### PETIKAN HALAMAN
▬▬▬
Saya kembali diam sejenak. Menghisab rokok yang tadi sudah tersulut sambil meminum kopi susu yang sudah dingin. Mencatat pembicaraan kami. Namun para pengunjung masih tampak menikmati santapannya sambil mengobrol dengan santai. Sesekali terdengar riuh gelak tawa di antaranya. Saya melihat jam. Sungguh tak terasa sudah hampir jam sepuluh malam. Saya pun bersiap untuk mengakhiri wawancara.
“Selama tujuh tahun jualan nasi pecel tumpang, njenengan punya mimpi atau harapan apa, bu?”
“Maksudnya”
“Maksud saya satu keinginan besar yang mungkin sampai hari ini masih belum terwujud”
▬▬▬
### DATA DITAMPILKAN
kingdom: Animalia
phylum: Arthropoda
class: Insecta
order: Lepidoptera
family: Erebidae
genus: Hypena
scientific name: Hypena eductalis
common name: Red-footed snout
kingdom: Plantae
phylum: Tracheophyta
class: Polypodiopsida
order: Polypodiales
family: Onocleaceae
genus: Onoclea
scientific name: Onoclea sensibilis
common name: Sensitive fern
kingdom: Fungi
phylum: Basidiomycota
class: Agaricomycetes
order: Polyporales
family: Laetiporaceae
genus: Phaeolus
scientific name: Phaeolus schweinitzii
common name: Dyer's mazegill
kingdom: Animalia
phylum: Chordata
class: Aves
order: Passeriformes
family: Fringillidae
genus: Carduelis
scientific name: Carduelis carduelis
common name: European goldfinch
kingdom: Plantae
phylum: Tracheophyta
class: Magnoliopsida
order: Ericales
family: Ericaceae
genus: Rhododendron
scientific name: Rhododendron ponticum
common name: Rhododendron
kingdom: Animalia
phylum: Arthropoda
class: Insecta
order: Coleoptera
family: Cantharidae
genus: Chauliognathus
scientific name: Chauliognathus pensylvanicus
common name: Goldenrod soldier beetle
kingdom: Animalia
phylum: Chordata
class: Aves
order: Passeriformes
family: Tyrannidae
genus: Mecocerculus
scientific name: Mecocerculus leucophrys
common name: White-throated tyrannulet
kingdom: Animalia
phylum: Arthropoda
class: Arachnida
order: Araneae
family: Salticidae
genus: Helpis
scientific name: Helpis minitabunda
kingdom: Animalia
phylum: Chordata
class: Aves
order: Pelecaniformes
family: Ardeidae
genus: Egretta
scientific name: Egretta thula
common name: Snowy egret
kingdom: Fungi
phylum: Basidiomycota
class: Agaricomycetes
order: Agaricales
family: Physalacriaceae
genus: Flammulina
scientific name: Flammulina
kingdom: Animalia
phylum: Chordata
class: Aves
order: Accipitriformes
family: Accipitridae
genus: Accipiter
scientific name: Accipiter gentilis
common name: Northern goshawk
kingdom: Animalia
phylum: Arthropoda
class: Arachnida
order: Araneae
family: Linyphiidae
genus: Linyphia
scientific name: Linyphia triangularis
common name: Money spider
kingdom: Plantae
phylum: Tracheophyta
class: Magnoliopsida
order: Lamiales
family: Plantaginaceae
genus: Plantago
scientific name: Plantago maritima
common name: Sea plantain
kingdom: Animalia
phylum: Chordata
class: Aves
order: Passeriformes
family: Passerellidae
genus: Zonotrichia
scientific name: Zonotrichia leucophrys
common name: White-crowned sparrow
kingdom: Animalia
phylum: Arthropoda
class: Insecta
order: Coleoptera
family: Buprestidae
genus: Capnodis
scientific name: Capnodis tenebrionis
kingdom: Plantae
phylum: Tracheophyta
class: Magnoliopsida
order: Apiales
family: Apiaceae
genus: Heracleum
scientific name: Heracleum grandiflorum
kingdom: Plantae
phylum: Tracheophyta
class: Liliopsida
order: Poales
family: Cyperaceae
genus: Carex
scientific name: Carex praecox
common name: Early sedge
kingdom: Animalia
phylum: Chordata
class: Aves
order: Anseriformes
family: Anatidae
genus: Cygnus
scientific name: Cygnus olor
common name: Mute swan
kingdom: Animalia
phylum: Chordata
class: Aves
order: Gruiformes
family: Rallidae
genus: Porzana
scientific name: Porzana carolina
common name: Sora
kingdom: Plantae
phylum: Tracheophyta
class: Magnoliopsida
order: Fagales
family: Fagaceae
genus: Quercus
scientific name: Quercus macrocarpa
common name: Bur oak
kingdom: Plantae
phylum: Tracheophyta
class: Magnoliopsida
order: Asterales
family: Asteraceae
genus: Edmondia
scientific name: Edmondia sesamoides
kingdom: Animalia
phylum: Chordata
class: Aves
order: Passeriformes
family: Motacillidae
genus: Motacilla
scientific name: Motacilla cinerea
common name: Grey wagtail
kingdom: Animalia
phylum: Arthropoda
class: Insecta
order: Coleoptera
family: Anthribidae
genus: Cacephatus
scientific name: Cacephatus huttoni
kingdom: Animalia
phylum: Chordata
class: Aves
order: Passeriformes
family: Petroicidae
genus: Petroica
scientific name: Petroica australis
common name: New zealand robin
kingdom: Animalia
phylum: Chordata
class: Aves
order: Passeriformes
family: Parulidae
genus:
▬▬▬
### SOAL LATIHAN A
Salin dengan tepat sebagian petikan wawancara, mulai dari kata-kata "Saya kembali diam" dan berhenti setelah "untuk mengakhiri wawancara.".
### SOAL LATIHAN B
Jawab pertanyaan berikut berdasarkan petikan wawancara.
(i) Minuman apa yang diminum pewawancara sambil mengisap rokok?
(ii) Hampir pukul berapa saat pewawancara melihat jam?
(iii) Sudah berapa lama nasi pecel tumpang itu dijual?
### SOAL LATIHAN C
Tolong lanjutkan petikan wawancara tentang penjual nasi pecel tumpang, dimulai sesudah kalimat terakhirnya.

### JAWABAN LATIHAN A
Saya kembali diam sejenak. Menghisab rokok yang tadi sudah tersulut sambil meminum kopi susu yang sudah dingin. Mencatat pembicaraan kami. Namun para pengunjung masih tampak menikmati santapannya sambil mengobrol dengan santai. Sesekali terdengar riuh gelak tawa di antaranya. Saya melihat jam. Sungguh tak terasa sudah hampir jam sepuluh malam. Saya pun bersiap untuk mengakhiri wawancara.

### JAWABAN LATIHAN B
(i) Kopi susu yang sudah dingin.
(ii) Hampir jam sepuluh malam.
(iii) Tujuh tahun.

### JAWABAN LATIHAN C
“Wah banyak, mas. Kalau adiknya Lulus yang sekarang masih sekolah itu minta ingin dikuliahkan. Ya, mudah-mudahan saya diberi rejeki yang banyak, warungnya lancar dan bisa mengkuliahkan anak saya itu. Lulus sendiri maunya meneruskan jualan ini saja. Dia tidak berminat untuk melanjutkan sekolahnya. Namun, selama ini sejujurnya saya mengidamkan ingin membangun rumah sendiri”
Saya terkagum mendengar jawaban seorang perempuan sederhana yang sudah berusia kepala empat itu. Di sebalik pekerjaannya sebagai penjual nasi pecel tumpang, serta senyum ramahnya yang membuat pengunjung nyaman, terselip secuil mimpi yang berarti untuk diri dan keluarganya.
Jam menunjuk pukul setengah sebelas malam. Kopi susu yang sedari tadi mendingin telah habis terminum. Saya pun mengakhiri perbincangan dan berpamitan pulang. Banyak hal yang saya dapat dari obrolan selama empat jam tersebut.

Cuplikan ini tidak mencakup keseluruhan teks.